Embedded in the heuristic of Bitcoin's immune system, which classifies all altcoins as scams, is the implicit allegation that founders and proponents of altcoins seek to enrich themselves at the expense of Bitcoiners. In this narrative, Bitcoin brought about the first fair distribution of money and any attempt to emulate or redefine this distribution is undermining it and thus unfair. Builders of alternative currencies are particularly guilty because they could have elected instead to build on top of Bitcoin and reinforce the fair distribution rather than undermine it. This allegation is particularly easy to direct towards founders of cryptocurrencies devoid of technological merit. (Are there really 10 000 technological innovations necessitating whole new blockchains, or are some of them just money grabs?)

In the case of Neptune, this allegation is irreconcilable with an important piece of countervailing evidence: the size of the premine is 1.98% of the asymptotical limit of the token supply.

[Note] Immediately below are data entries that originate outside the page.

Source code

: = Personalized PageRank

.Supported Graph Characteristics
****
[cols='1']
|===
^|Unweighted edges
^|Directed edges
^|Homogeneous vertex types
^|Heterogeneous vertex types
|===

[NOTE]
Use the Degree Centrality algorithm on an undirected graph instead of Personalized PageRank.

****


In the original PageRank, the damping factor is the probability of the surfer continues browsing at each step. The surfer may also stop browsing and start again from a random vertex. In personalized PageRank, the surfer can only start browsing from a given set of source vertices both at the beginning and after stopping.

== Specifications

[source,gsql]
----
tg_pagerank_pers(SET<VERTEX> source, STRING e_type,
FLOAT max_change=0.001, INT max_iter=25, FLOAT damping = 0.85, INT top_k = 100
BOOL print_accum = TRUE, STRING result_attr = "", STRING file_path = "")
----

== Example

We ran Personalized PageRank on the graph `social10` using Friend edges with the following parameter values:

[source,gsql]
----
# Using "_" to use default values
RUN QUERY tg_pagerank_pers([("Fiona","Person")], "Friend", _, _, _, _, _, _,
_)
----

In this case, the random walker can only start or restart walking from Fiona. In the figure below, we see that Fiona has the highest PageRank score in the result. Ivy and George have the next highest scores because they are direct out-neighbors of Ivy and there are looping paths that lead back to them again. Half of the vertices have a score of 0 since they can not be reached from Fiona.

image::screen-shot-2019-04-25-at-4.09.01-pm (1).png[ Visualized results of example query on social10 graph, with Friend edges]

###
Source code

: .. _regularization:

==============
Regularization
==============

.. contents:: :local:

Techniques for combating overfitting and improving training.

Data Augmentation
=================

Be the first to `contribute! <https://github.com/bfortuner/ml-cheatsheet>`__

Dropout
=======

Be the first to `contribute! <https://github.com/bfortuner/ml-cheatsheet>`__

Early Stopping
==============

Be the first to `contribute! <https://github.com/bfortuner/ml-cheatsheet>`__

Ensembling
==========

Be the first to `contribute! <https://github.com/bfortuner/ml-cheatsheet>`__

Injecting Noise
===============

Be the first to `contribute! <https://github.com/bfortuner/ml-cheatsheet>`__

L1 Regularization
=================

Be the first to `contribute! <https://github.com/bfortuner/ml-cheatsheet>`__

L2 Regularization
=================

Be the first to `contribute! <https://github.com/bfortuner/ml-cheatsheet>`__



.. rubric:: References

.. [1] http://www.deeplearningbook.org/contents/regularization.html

This premine is barely enough to fund the development of the project, let alone enrich its founders. (To anyone contesting this claim: we challenge you to fundraise for a new cryptocurrency with double the premine.)

In general we applaud founders who become rich as a result of their project's success, but we also make an exception specifically for money. Credible neutrality is an essential quality of good money, and so it has to be a precondition for success. A lopsided distribution, whether favoring founders or early investors, undermines that credible neutrality.

The reason why we are not building on top of Bitcoin is purely technical: Bitcoin does not currently support the features we need. In the future maybe, but we cannot afford to stake the success of our project on convincing a critical mass of skeptical Bitcoiners.

The narrative of the first and only fair distribution of money is just that – a story. And it could have been more enthralling if Bitcoin's limitations in practice did not drive beneficial technologies elsewhere. The true story is the tragedy of Bitcoin's first-mover disadvantage: a flurry of science and technology was developed in the wake of its success with the hope to improve it, but that success has made it too ossified to benefit from those improvements.

Acknowledgements: Special thanks for Louis Guthmann for fruitful discussions and suggesting the Bitcoin-staked Harberger tax mechanism.

Neptune citadel
Fig.1: The Neptune citadel will not be built on top of the Bitcoin citadel. Image courtesy if Midjourney.
1

In fact, BitVM shows something strictly stronger: Bitcoin, in its present state already, can decide undecidable functions. After all, there is a lookup table that maps algorithms to the Boolean value that indicates whether or not they halt. This lookup table has a Boolean circuit, and can thus be encoded into a BitVM contract. The disqualifier in practice is that we have no means to distinguish Boolean circuits that compute this function from Boolean circuits that do not.